[Extracted data entries]
_ _ _ _ _ _ _

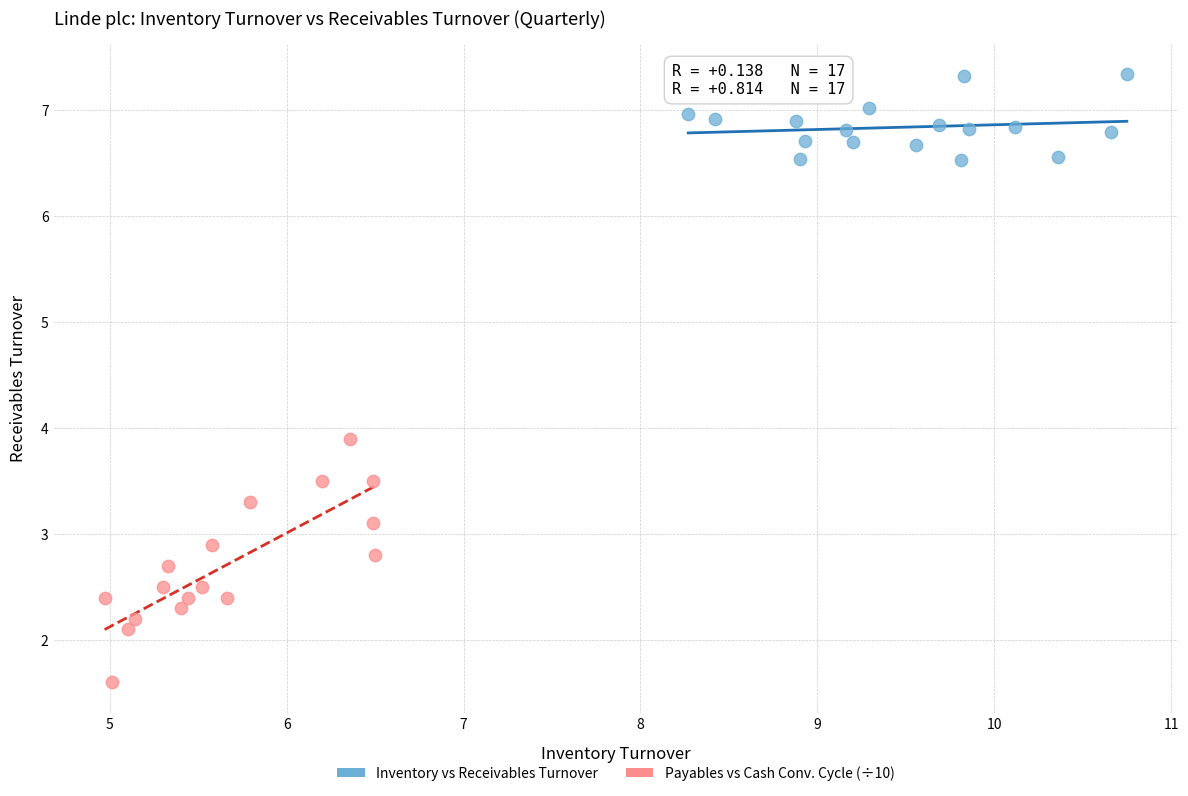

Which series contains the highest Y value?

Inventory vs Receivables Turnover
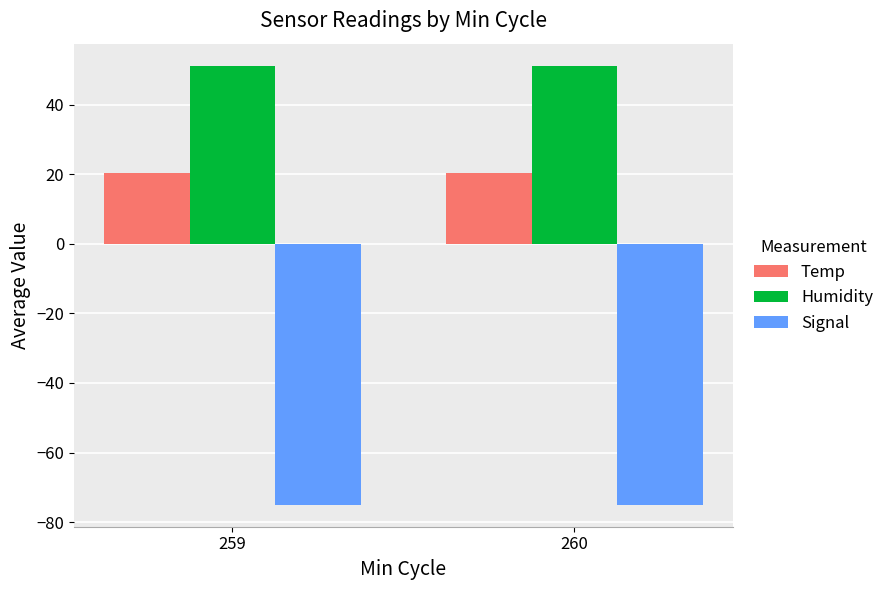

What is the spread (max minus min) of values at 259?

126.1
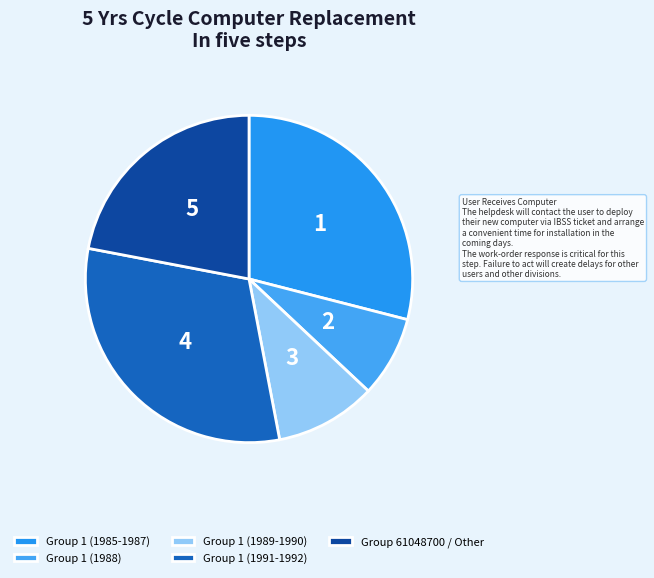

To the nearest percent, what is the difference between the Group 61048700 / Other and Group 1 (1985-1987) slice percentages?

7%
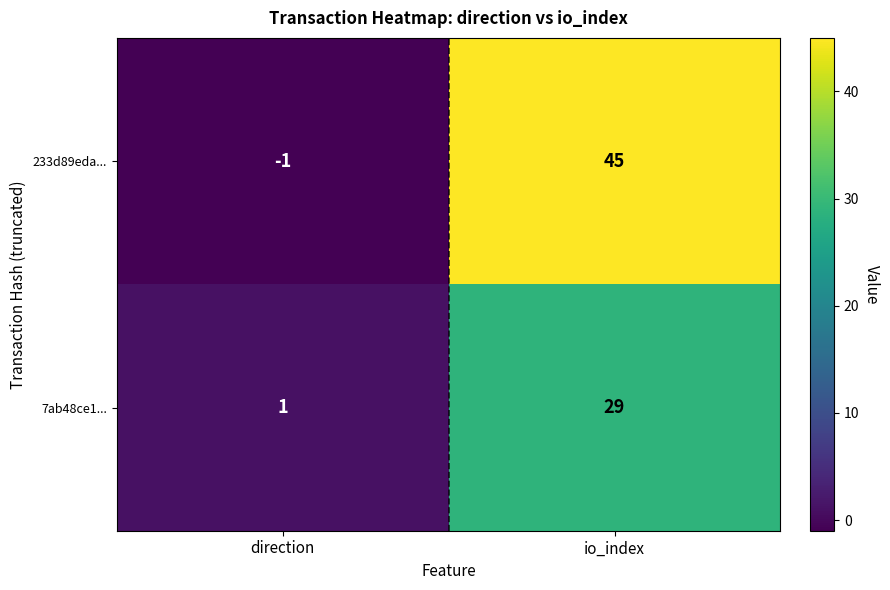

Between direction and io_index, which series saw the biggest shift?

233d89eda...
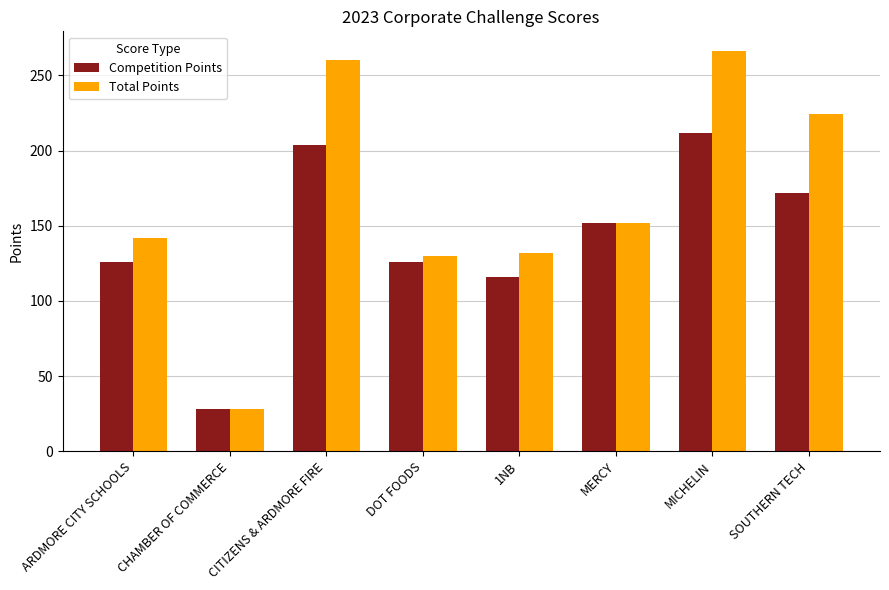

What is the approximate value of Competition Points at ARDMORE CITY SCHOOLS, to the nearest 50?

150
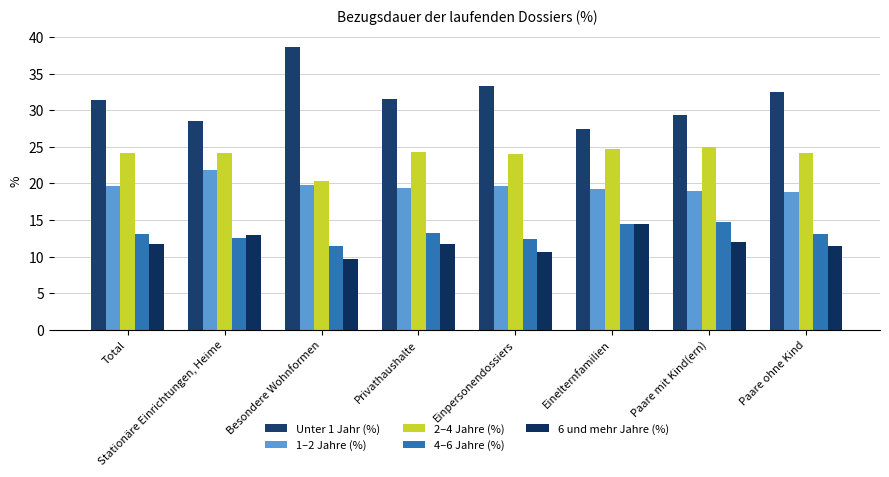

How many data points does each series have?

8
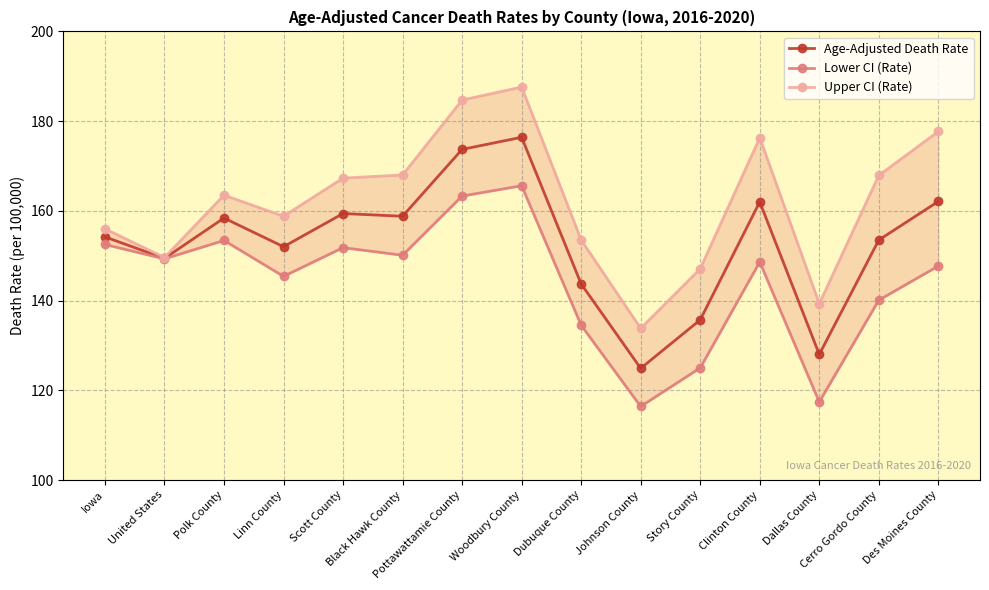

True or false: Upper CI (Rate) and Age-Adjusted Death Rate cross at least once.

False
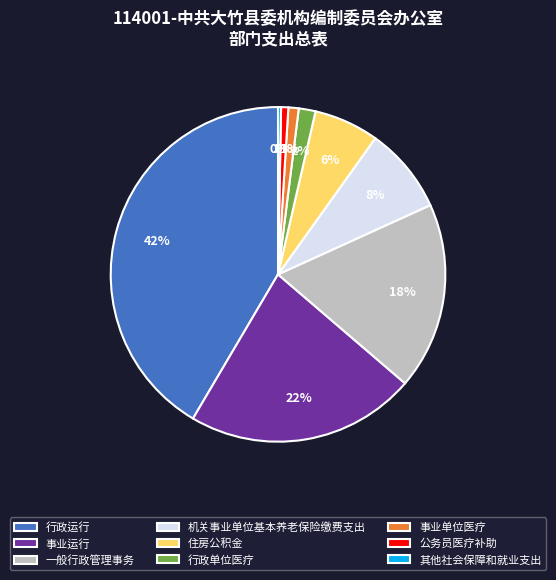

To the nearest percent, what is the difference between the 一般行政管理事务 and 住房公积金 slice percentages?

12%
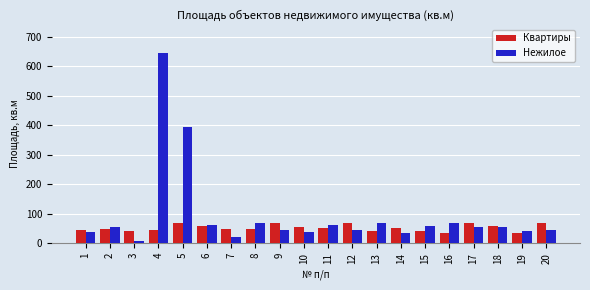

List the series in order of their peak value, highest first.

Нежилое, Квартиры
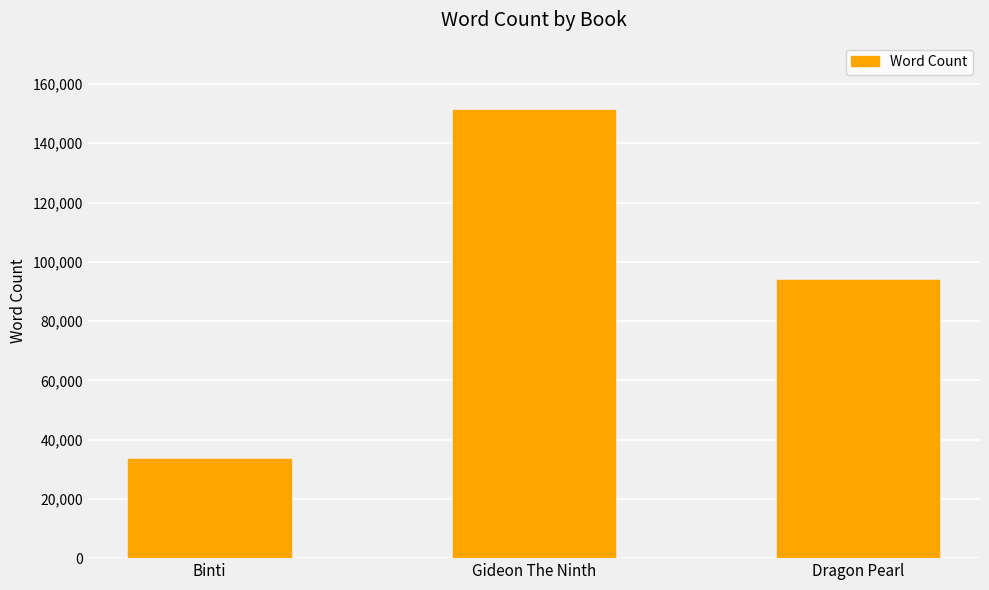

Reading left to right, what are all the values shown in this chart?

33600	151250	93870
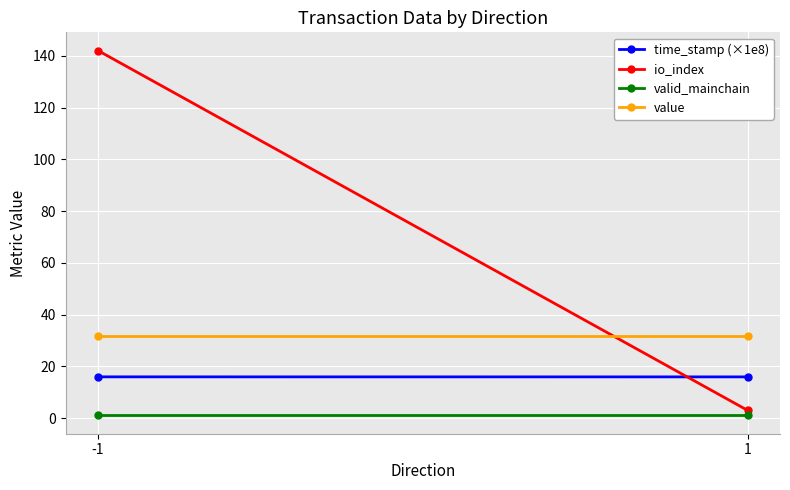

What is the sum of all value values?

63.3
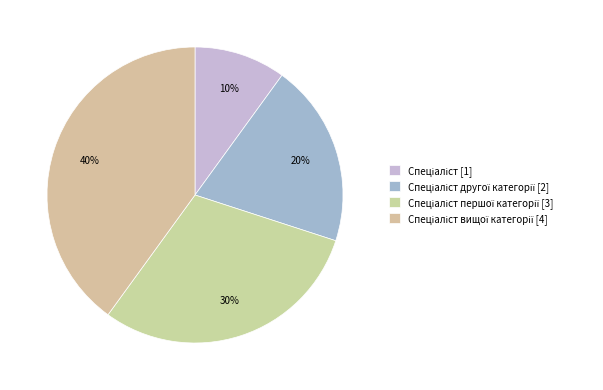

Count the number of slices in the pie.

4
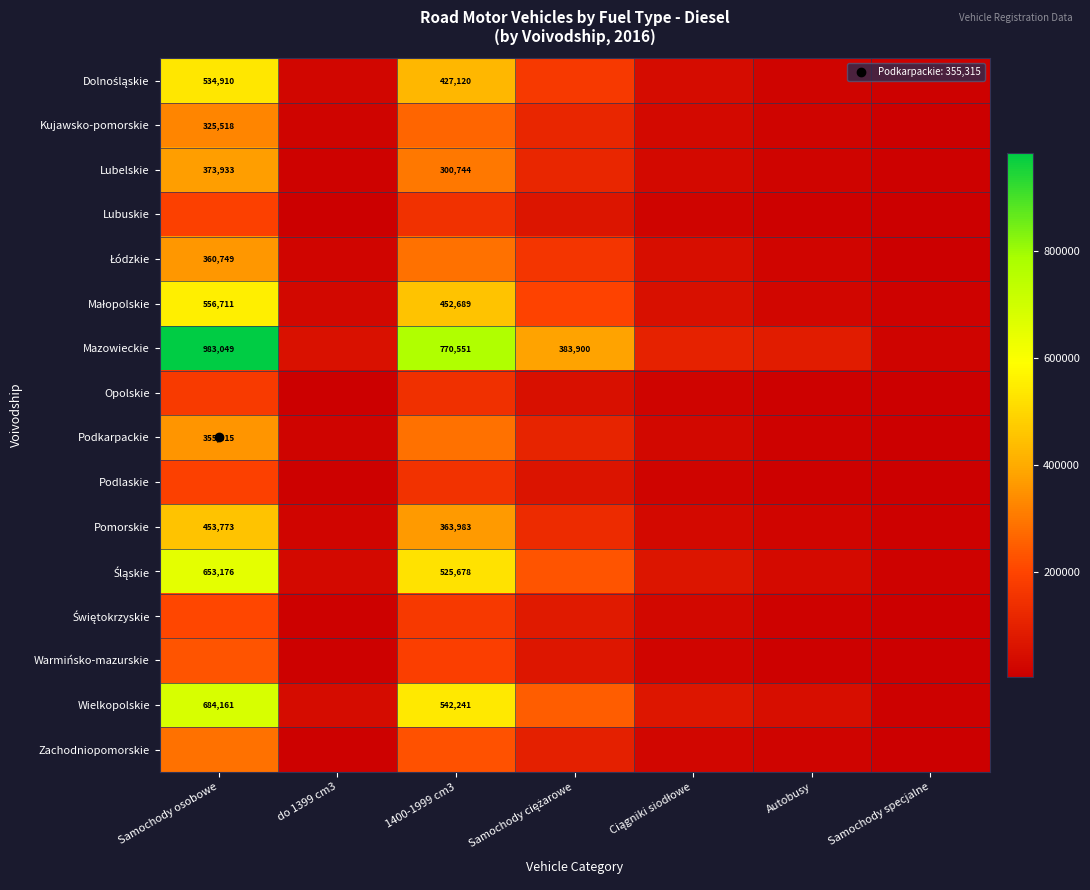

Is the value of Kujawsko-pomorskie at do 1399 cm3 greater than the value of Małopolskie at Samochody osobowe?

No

_ _ _ _ _ _ _

■ **Job item**
Copy out, unchanged, every line from the one with "Reading left to" through the last line of the rows above. Leave the pictures out of your copy.

■ **Completed task**
Reading left to right, what are all the values shown in this chart?

33600	151250	93870

What is the sum of all value values?

63.3

Count the number of slices in the pie.

4

Is the value of Kujawsko-pomorskie at do 1399 cm3 greater than the value of Małopolskie at Samochody osobowe?

No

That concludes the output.